Copy the Blocklords review starting at "Think of Blocklords" and ending at "the game evolves.", swapping "beacon" for "source".
## BEGIN Page extract
Blocklords is a grand strategy game set in the medieval era, offering a multitude of player roles ranging from a humble farmer to the ruler of all lands. But what exactly is the nature of this game?
Think of Blocklords as a fusion of Banished and Life is Feudal: Village, with elements borrowed from Mount and Blade: Bannerlord. The latter, in particular, could provide a beacon of inspiration as the game evolves.
In every review I conduct, it's important to understand that none of the games are in their finalized form. This is particularly true for Blocklords, which presently is confined to the smallest corner of the intended scope for the complete game. This is the third alpha version I've tested, and it's amazing to witness the considerable strides it has taken in such a limited time and iterations. I'm pointing this out because the proposed full scope for the game is enormous.
Currently, the game presents an immersive story-style tutorial that efficiently imparts the controls pertaining to the farming/village simulation aspect of the game. A minor gripe I have with this is the fluctuating tone of the guide, alternating between being immersed in the game world and breaking the fourth wall by acknowledging its video game nature. This is more of a nitpick than a gameplay issue.
The tutorial effectively introduces different squads needed for resource acquisition, all the accessible buildings, their usages, and outputs. After this stage and during it, it's up to you to ensure effective resource balancing and collection. This is what we might refer to as the primary loop of the game in its current form, striving to maintain a successful village economy, a task not as straightforward as it sounds.
A recent update introduced random events that can affect your squads. While these don't directly enhance gameplay, they certainly amplify immersion and propel the ongoing narrative of your villagers as you ponder the choice that best serves your economy or the people. Although these events are currently scarce, I anticipate a substantial expansion in future builds to offer significant benefits or disruptions based on your decisions.
## END Page extract
## BEGIN Record excerpts
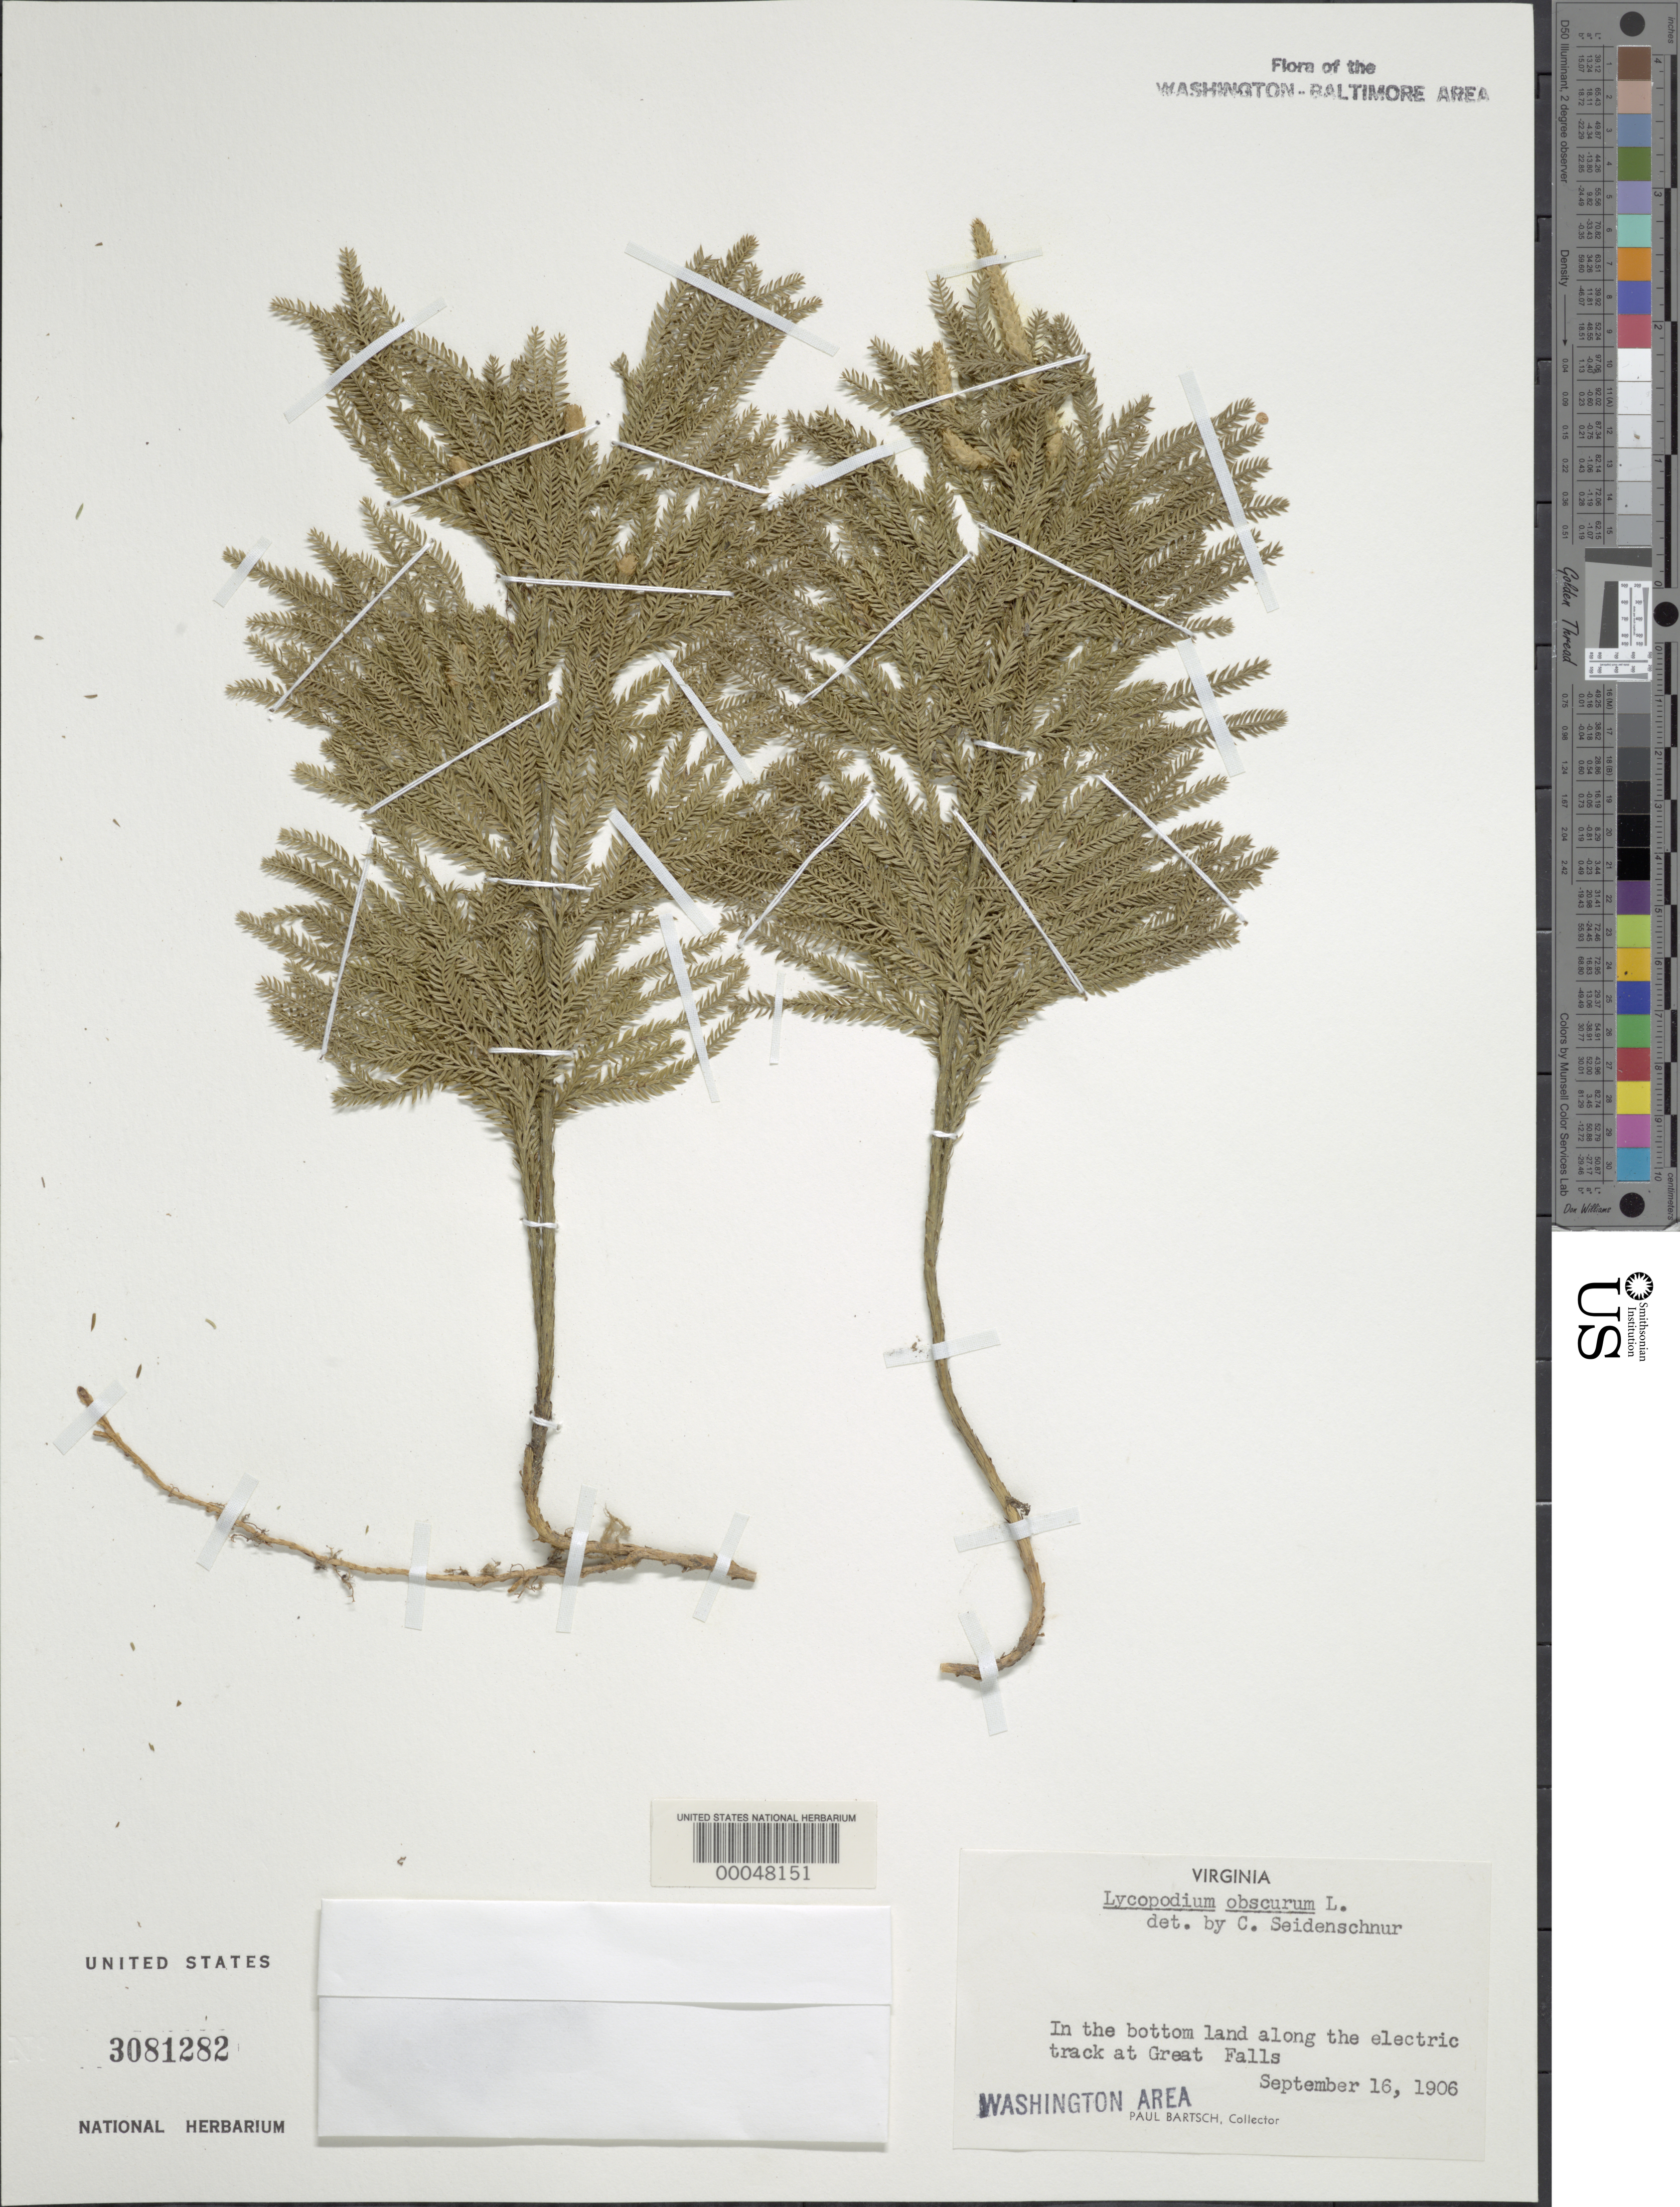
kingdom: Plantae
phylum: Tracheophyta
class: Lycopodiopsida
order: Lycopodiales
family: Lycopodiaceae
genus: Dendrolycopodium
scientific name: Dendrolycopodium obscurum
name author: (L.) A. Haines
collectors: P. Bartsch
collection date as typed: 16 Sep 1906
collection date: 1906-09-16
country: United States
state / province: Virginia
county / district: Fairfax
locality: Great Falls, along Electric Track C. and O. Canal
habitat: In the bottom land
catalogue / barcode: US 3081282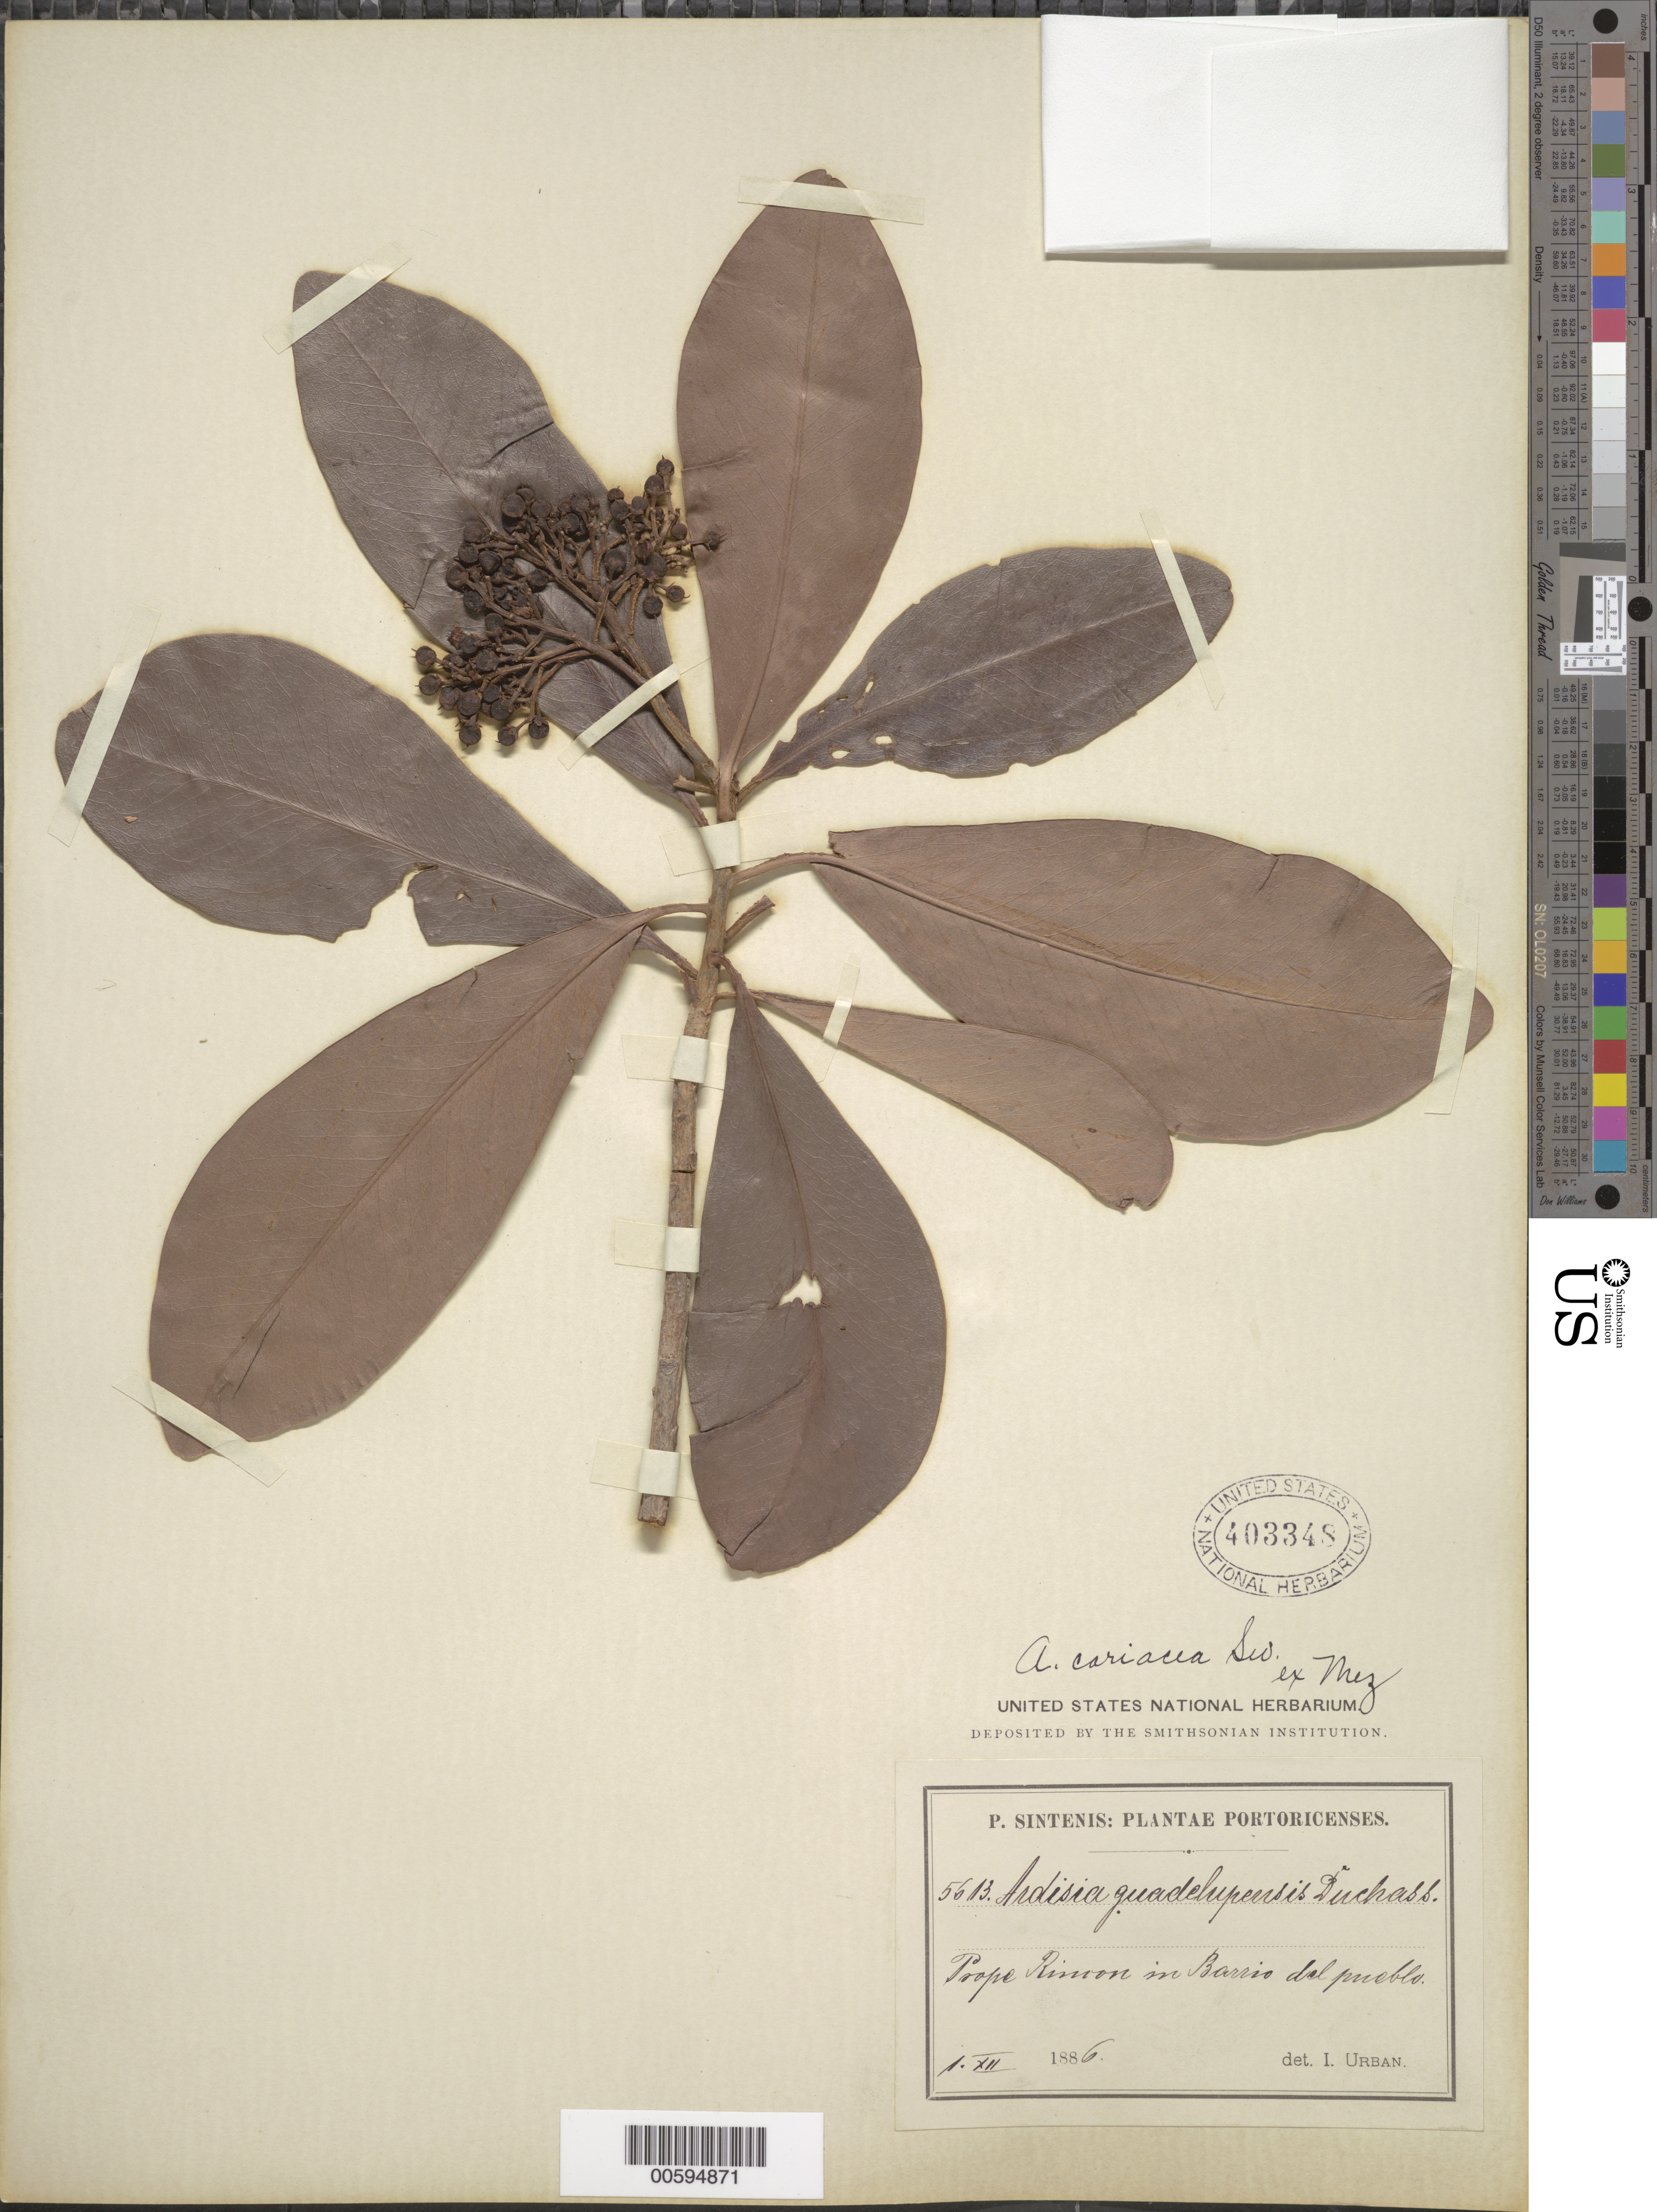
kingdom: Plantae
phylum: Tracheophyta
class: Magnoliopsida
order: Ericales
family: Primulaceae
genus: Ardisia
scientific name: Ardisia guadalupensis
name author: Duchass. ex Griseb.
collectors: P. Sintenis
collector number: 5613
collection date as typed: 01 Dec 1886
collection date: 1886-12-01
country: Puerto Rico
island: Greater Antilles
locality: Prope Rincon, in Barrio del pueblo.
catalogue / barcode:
## END Record excerpts
Result for this task:
Think of Blocklords as a fusion of Banished and Life is Feudal: Village, with elements borrowed from Mount and Blade: Bannerlord. The latter, in particular, could provide a source of inspiration as the game evolves.